TRY IT:
The answer is a stretch of the material below, returned exactly: the line containing "thumb mcp: (227, 153)", the line containing "pinky tip: (289, 134)", and all lines between.

Segment Start: RECORDS TO USE

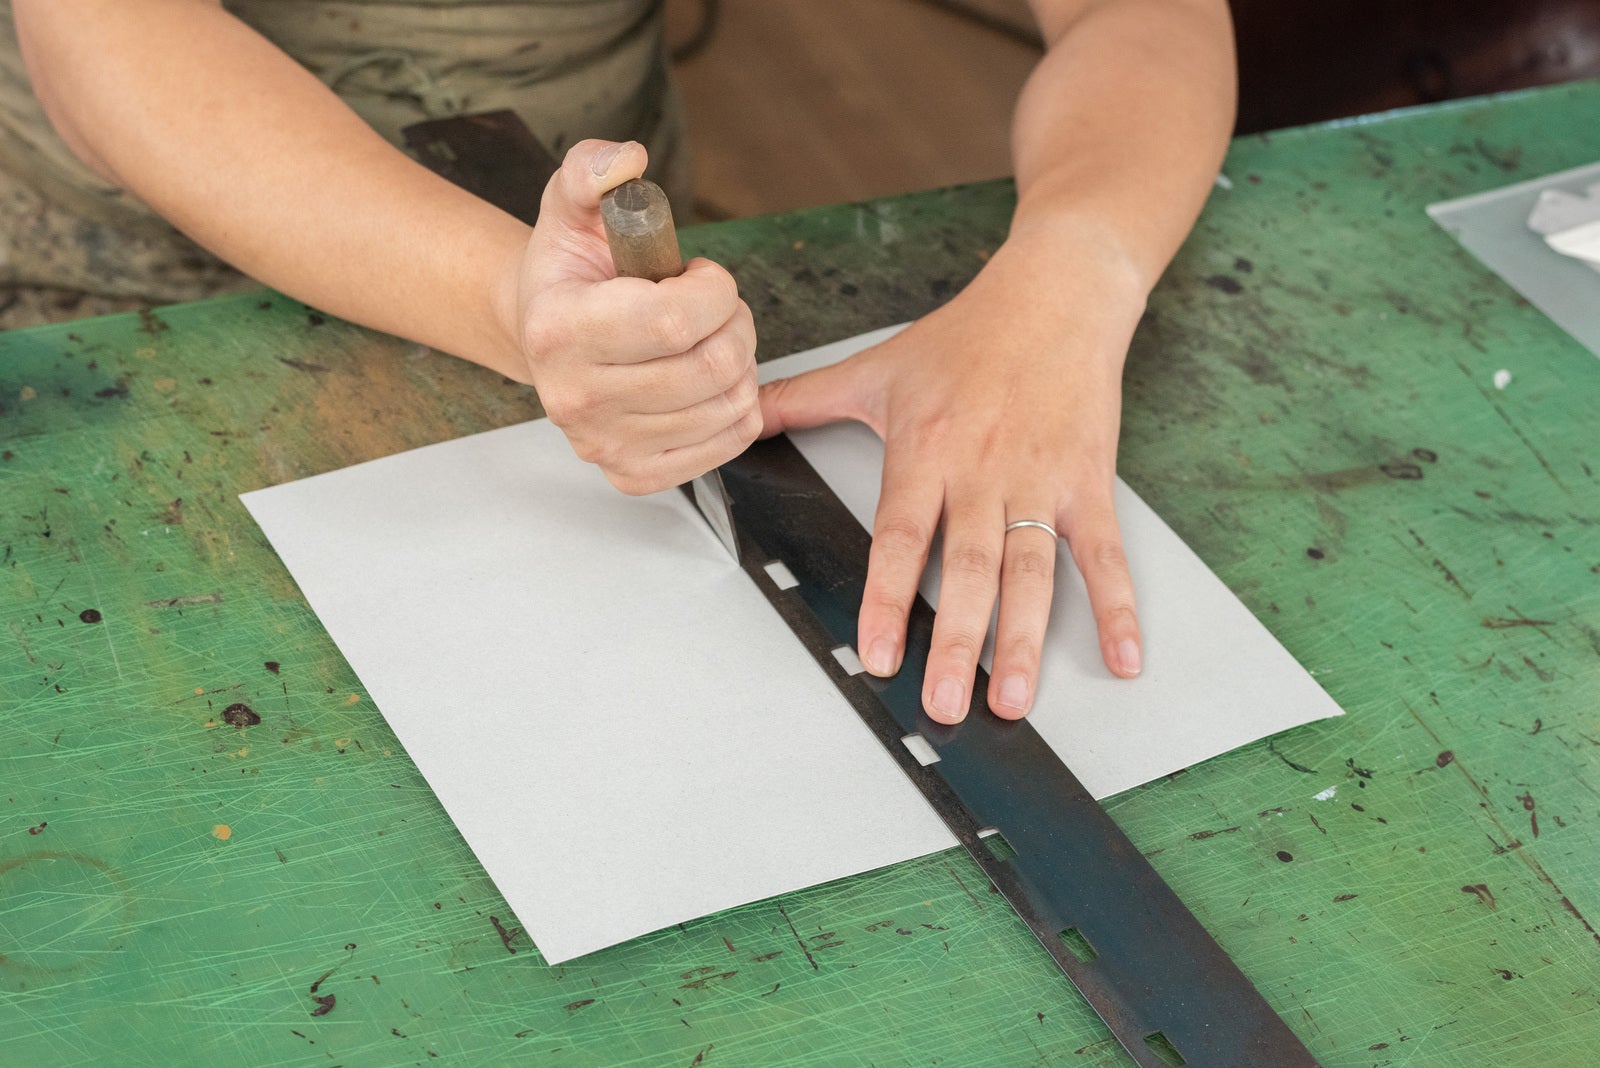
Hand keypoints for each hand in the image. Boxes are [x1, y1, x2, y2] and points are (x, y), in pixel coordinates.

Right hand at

Segment End: RECORDS TO USE
Segment Start: RECORDS TO USE

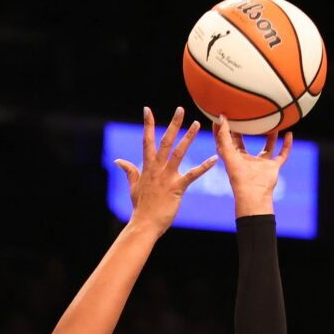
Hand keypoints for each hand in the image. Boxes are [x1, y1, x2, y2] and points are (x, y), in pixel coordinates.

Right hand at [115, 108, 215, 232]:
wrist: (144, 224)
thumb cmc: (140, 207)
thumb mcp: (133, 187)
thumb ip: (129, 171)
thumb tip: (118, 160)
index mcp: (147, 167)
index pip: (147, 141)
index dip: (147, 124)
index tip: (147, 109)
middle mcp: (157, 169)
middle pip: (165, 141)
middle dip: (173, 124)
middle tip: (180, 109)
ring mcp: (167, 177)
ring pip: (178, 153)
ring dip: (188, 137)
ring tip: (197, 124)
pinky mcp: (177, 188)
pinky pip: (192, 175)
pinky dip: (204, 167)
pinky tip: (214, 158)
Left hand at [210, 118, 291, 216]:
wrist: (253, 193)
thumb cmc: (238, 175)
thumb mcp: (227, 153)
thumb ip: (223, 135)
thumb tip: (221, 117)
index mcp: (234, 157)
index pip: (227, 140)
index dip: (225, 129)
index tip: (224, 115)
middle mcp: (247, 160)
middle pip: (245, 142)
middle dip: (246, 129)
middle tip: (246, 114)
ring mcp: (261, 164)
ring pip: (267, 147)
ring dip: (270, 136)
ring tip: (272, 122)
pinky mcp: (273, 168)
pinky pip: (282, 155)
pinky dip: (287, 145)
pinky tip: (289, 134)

Segment End: RECORDS TO USE

ANSWER:
thumb mcp: (227, 153)
thumb ip: (223, 135)
thumb tip: (221, 117)
index mcp: (234, 157)
index pip: (227, 140)
index dip: (225, 129)
index tip: (224, 115)
middle mcp: (247, 160)
middle pip: (245, 142)
middle dip: (246, 129)
middle tip: (246, 114)
ring mcp: (261, 164)
ring pip: (267, 147)
ring dip: (270, 136)
ring tip: (272, 122)
pinky mcp: (273, 168)
pinky pip: (282, 155)
pinky dip: (287, 145)
pinky tip: (289, 134)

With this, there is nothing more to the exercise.